Question

A load of \(4.0 \, \text{kg}\) is suspended from a ceiling fan through a steel wire of radius \(2.0 \, \text{mm}\). The tensile stress developed in the wire when equilibrium is achieved is: (Take \(g = 9.81 \, \text{m/s}^2\)):

• A. 31.2 MPa
• B. 62.4 MPa
• C. 93.6 MPa
• D. 124.8 MPa

Hint:

For tensile stress calculations, always convert all measurements (e.g., radius) into SI units.
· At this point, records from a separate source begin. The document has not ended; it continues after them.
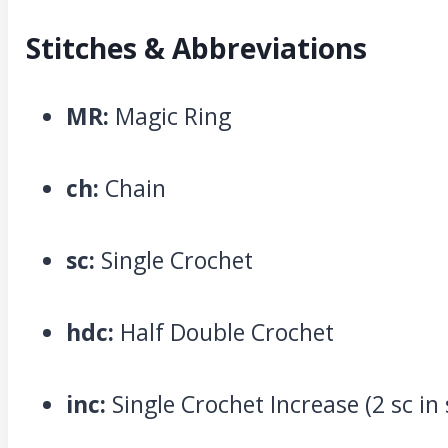
Stitches & Abbreviations
MR:
Magic Ring
ch:
Chain
sc:
Single Crochet
hdc:
Half Double Crochet
inc:
Single Crochet Increase (2 sc in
Double-check the area formula for circular cross-sections, A = πr^2 , to avoid errors.

Answer 1

The Correct Option is B

Step 1: Calculate the Force
Force is given by:
\[F = mg\]
Here, $m = 4.0 \text{ kg}, g = 9.81 \text{ m/s}^2$:
\[F = 4.0 \times 9.81 = 39.24 \text{ N}\]
{Step 2: Calculate the Cross-Sectional Area}
Radius of the wire, $r = 2.0 \text{ mm} = 2.0 \times 10^{-3} \text{ m}$:
\[A = \pi r^2 = \pi (2.0 \times 10^{-3})^2 = 1.256 \times 10^{-5} \text{ m}^2\]
{Step 3: Calculate the Tensile Stress}
Tensile stress is given by:
\[\sigma = \frac{F}{A} = \frac{39.24}{1.256 \times 10^{-5}} \approx 62.4 \text{ MPa}\]